The functional characteristics of foods play a crucial role in determining the suitability of food materials for processing, storage, and preparation. These characteristics are essential for establishing the applications and uses of food materials, as they directly impact the overall quality of food products. Accordingly, the functional properties of wafers were investigated, with the addition of pumpkin flour having a minor effect on water and fat adsorption. These findings are consistent with other scientific studies, such as that of Rezig et al. (2016) [36]. Functional properties such as the water absorption capacity (WAC) and fat (oil) absorption capacity (FAC) were found at 175.5 mL/100 g, 185.3 mL/100 g, and 3.04 g/mL in pumpkin seed powder by Alshehry et al. (2014) [31]. According to Jakubczyk et al. (2020), millet-flour-enriched wafers were characterized by higher WAC and FAC values than wafers without this additive (control sample). The highest WAC and FAC were determined for wafers with a 3% addition of millet flour (803.91% and 42.79%, respectively) [32].

5. Conclusions

In conclusion, wafers enriched with pumpkin seed flour represent a promising source of biologically active compounds with potential health-promoting properties.
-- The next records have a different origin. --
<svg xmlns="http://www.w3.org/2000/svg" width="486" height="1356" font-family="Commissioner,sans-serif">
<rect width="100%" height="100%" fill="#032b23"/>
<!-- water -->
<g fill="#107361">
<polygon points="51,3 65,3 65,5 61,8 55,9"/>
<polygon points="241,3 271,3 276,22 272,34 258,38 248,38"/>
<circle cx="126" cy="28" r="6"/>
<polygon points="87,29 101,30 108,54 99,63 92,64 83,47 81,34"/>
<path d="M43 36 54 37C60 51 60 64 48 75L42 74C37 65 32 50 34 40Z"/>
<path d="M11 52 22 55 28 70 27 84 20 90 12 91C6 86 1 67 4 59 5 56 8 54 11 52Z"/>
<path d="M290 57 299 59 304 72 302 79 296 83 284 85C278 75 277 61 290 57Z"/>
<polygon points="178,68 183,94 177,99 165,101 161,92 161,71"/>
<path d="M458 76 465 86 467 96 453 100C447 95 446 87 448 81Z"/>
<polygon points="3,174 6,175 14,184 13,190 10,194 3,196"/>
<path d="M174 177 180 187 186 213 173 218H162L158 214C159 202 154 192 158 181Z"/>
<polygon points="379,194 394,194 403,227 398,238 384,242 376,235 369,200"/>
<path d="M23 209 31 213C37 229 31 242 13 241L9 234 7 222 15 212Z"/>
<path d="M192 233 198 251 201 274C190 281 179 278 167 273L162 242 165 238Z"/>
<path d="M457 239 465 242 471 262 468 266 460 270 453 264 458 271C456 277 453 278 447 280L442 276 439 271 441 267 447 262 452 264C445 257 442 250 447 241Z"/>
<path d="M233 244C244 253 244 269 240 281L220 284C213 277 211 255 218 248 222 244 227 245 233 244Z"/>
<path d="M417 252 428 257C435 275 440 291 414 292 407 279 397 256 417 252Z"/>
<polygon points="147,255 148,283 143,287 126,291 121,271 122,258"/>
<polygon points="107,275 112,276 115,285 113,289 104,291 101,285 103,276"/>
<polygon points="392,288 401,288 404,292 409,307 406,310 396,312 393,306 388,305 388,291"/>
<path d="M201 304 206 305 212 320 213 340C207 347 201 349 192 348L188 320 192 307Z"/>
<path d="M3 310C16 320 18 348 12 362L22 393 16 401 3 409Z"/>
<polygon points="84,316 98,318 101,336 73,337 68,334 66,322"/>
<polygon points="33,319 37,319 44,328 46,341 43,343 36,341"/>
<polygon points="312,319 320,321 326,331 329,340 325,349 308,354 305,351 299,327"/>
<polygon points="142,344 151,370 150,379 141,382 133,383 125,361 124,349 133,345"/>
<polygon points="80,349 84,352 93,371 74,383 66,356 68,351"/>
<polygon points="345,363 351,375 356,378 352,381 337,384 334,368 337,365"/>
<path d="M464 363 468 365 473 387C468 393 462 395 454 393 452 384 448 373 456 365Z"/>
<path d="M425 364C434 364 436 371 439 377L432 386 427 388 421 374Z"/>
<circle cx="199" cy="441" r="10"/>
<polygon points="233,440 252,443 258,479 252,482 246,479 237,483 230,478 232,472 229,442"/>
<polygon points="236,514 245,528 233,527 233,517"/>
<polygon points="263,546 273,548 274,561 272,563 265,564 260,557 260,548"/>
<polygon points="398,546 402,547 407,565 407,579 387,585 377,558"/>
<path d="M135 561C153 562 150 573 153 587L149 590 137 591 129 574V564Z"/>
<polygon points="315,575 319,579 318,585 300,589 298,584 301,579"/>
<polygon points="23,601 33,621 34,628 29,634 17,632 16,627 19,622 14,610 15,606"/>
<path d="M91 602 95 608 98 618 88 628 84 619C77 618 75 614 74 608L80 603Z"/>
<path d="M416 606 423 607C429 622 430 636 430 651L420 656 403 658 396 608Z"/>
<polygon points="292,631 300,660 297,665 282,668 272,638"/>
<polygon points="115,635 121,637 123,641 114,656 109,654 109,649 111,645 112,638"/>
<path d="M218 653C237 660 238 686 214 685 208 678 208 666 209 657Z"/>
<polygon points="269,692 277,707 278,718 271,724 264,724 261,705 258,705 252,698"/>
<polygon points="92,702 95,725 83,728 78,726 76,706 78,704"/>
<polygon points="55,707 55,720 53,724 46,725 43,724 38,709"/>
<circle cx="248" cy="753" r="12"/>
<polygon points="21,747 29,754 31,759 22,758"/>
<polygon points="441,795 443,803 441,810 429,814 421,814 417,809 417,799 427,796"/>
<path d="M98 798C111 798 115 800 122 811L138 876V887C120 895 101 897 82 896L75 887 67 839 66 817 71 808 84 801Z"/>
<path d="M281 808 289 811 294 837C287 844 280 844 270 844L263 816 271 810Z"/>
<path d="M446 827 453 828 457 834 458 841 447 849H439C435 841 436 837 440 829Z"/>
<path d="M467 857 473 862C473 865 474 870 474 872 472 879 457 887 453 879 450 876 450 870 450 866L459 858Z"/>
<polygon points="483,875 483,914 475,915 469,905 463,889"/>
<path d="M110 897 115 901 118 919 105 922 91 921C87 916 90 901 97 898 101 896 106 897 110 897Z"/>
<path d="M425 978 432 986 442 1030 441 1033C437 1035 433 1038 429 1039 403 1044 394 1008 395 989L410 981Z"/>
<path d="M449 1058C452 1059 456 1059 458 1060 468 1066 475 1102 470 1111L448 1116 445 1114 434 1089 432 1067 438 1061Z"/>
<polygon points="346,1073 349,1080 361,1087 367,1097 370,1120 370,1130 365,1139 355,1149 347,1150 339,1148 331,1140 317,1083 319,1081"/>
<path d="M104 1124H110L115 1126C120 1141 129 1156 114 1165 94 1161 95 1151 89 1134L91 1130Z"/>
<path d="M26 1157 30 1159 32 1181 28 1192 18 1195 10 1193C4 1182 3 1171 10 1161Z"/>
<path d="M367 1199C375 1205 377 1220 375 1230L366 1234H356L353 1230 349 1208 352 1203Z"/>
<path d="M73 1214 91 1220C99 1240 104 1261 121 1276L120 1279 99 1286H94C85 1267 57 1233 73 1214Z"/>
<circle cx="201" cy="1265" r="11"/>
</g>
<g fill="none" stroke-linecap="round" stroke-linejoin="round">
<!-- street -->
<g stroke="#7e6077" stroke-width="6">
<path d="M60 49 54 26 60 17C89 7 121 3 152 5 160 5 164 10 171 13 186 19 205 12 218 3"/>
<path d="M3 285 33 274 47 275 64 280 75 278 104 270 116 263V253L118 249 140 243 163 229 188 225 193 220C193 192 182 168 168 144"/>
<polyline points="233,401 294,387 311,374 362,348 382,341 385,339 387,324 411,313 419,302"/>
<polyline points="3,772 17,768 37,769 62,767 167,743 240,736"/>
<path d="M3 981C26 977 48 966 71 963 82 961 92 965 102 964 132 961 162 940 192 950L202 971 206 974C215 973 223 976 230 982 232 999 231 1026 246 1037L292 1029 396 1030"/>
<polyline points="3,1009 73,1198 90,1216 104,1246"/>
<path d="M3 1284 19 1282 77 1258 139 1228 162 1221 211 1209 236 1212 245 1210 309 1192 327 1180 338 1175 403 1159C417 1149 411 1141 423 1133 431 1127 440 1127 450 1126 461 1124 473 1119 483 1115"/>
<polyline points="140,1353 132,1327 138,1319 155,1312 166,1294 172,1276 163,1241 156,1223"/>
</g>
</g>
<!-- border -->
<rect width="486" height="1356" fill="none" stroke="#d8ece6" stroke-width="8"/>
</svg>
These results suggest that pumpkin flour could make a valuable addition to various food products, contributing to improving their health profile. Pumpkin seeds are a good source of polyphenols and peptides with antioxidant properties; therefore, their use to enrich confectionery products seems advisable and justified. It is worth emphasizing that such fortification did not significantly reduce the consumer quality of the prepared wafers. However, further research into higher incorporation levels is recommended. Nonetheless, it can be concluded that pumpkin-seed-powder-supplemented products should be promoted with consumers due their nutritional and health benefits.